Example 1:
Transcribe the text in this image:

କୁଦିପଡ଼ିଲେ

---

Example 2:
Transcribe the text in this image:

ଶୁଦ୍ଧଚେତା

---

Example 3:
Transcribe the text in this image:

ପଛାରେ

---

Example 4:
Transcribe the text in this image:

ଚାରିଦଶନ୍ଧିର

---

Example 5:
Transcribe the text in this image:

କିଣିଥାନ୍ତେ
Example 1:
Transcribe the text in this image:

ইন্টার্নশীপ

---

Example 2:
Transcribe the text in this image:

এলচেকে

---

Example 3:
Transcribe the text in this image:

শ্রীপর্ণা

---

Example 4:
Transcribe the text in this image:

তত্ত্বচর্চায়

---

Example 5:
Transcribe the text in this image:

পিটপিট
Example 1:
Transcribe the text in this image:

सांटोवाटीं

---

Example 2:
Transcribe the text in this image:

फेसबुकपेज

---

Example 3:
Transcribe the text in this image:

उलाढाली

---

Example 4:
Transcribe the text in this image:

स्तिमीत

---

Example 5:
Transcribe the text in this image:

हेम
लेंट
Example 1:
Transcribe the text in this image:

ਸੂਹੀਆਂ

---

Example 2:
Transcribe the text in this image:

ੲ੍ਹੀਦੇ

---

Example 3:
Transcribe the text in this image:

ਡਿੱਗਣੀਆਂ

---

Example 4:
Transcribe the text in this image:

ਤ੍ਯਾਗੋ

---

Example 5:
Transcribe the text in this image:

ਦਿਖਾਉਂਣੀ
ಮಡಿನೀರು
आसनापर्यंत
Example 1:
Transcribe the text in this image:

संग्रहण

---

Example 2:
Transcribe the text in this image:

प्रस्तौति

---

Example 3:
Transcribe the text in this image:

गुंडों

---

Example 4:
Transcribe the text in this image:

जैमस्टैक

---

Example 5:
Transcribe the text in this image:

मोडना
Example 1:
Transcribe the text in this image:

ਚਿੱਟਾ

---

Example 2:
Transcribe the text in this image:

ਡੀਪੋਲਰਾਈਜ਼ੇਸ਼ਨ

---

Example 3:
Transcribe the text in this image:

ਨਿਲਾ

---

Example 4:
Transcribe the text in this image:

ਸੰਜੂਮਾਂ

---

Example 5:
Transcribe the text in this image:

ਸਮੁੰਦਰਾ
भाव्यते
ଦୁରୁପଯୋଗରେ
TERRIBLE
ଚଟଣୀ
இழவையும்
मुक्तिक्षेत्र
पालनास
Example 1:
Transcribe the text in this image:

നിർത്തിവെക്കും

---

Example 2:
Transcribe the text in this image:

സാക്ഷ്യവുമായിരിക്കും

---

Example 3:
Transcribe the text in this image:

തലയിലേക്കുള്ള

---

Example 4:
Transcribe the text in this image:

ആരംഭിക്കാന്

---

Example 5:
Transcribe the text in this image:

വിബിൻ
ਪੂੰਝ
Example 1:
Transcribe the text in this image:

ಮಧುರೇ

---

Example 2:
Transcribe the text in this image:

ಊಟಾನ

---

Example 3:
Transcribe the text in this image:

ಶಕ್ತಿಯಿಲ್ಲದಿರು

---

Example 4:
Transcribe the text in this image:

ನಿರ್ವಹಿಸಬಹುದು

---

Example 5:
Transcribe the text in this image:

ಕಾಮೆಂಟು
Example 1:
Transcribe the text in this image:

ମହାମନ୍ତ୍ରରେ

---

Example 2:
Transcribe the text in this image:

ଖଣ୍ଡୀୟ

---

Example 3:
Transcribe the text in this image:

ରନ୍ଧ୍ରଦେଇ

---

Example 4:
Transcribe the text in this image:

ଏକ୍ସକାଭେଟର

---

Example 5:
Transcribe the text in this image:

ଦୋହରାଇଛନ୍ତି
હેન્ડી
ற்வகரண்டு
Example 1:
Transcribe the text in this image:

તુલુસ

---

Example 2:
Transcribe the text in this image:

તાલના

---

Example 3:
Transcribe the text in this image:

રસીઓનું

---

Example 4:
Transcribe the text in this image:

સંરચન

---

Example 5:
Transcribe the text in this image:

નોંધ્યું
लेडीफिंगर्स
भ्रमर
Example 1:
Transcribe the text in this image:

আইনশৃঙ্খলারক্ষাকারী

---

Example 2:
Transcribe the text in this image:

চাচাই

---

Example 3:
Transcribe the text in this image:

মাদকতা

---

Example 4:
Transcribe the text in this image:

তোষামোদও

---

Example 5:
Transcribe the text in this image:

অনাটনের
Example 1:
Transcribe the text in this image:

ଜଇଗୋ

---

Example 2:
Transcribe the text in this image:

**Your instructions**
Reproduce the listing above character for character.

**Result for this exercise**
Example 1:
Transcribe the text in this image:

କୁଦିପଡ଼ିଲେ

---

Example 2:
Transcribe the text in this image:

ଶୁଦ୍ଧଚେତା

---

Example 3:
Transcribe the text in this image:

ପଛାରେ

---

Example 4:
Transcribe the text in this image:

ଚାରିଦଶନ୍ଧିର

---

Example 5:
Transcribe the text in this image:

କିଣିଥାନ୍ତେ
Example 1:
Transcribe the text in this image:

ইন্টার্নশীপ

---

Example 2:
Transcribe the text in this image:

এলচেকে

---

Example 3:
Transcribe the text in this image:

শ্রীপর্ণা

---

Example 4:
Transcribe the text in this image:

তত্ত্বচর্চায়

---

Example 5:
Transcribe the text in this image:

পিটপিট
Example 1:
Transcribe the text in this image:

सांटोवाटीं

---

Example 2:
Transcribe the text in this image:

फेसबुकपेज

---

Example 3:
Transcribe the text in this image:

उलाढाली

---

Example 4:
Transcribe the text in this image:

स्तिमीत

---

Example 5:
Transcribe the text in this image:

हेम
लेंट
Example 1:
Transcribe the text in this image:

ਸੂਹੀਆਂ

---

Example 2:
Transcribe the text in this image:

ੲ੍ਹੀਦੇ

---

Example 3:
Transcribe the text in this image:

ਡਿੱਗਣੀਆਂ

---

Example 4:
Transcribe the text in this image:

ਤ੍ਯਾਗੋ

---

Example 5:
Transcribe the text in this image:

ਦਿਖਾਉਂਣੀ
ಮಡಿನೀರು
आसनापर्यंत
Example 1:
Transcribe the text in this image:

संग्रहण

---

Example 2:
Transcribe the text in this image:

प्रस्तौति

---

Example 3:
Transcribe the text in this image:

गुंडों

---

Example 4:
Transcribe the text in this image:

जैमस्टैक

---

Example 5:
Transcribe the text in this image:

मोडना
Example 1:
Transcribe the text in this image:

ਚਿੱਟਾ

---

Example 2:
Transcribe the text in this image:

ਡੀਪੋਲਰਾਈਜ਼ੇਸ਼ਨ

---

Example 3:
Transcribe the text in this image:

ਨਿਲਾ

---

Example 4:
Transcribe the text in this image:

ਸੰਜੂਮਾਂ

---

Example 5:
Transcribe the text in this image:

ਸਮੁੰਦਰਾ
भाव्यते
ଦୁରୁପଯୋଗରେ
TERRIBLE
ଚଟଣୀ
இழவையும்
मुक्तिक्षेत्र
पालनास
Example 1:
Transcribe the text in this image:

നിർത്തിവെക്കും

---

Example 2:
Transcribe the text in this image:

സാക്ഷ്യവുമായിരിക്കും

---

Example 3:
Transcribe the text in this image:

തലയിലേക്കുള്ള

---

Example 4:
Transcribe the text in this image:

ആരംഭിക്കാന്

---

Example 5:
Transcribe the text in this image:

വിബിൻ
ਪੂੰਝ
Example 1:
Transcribe the text in this image:

ಮಧುರೇ

---

Example 2:
Transcribe the text in this image:

ಊಟಾನ

---

Example 3:
Transcribe the text in this image:

ಶಕ್ತಿಯಿಲ್ಲದಿರು

---

Example 4:
Transcribe the text in this image:

ನಿರ್ವಹಿಸಬಹುದು

---

Example 5:
Transcribe the text in this image:

ಕಾಮೆಂಟು
Example 1:
Transcribe the text in this image:

ମହାମନ୍ତ୍ରରେ

---

Example 2:
Transcribe the text in this image:

ଖଣ୍ଡୀୟ

---

Example 3:
Transcribe the text in this image:

ରନ୍ଧ୍ରଦେଇ

---

Example 4:
Transcribe the text in this image:

ଏକ୍ସକାଭେଟର

---

Example 5:
Transcribe the text in this image:

ଦୋହରାଇଛନ୍ତି
હેન્ડી
ற்வகரண்டு
Example 1:
Transcribe the text in this image:

તુલુસ

---

Example 2:
Transcribe the text in this image:

તાલના

---

Example 3:
Transcribe the text in this image:

રસીઓનું

---

Example 4:
Transcribe the text in this image:

સંરચન

---

Example 5:
Transcribe the text in this image:

નોંધ્યું
लेडीफिंगर्स
भ्रमर
Example 1:
Transcribe the text in this image:

আইনশৃঙ্খলারক্ষাকারী

---

Example 2:
Transcribe the text in this image:

চাচাই

---

Example 3:
Transcribe the text in this image:

মাদকতা

---

Example 4:
Transcribe the text in this image:

তোষামোদও

---

Example 5:
Transcribe the text in this image:

অনাটনের
Example 1:
Transcribe the text in this image:

ଜଇଗୋ

---

Example 2:
Transcribe the text in this image:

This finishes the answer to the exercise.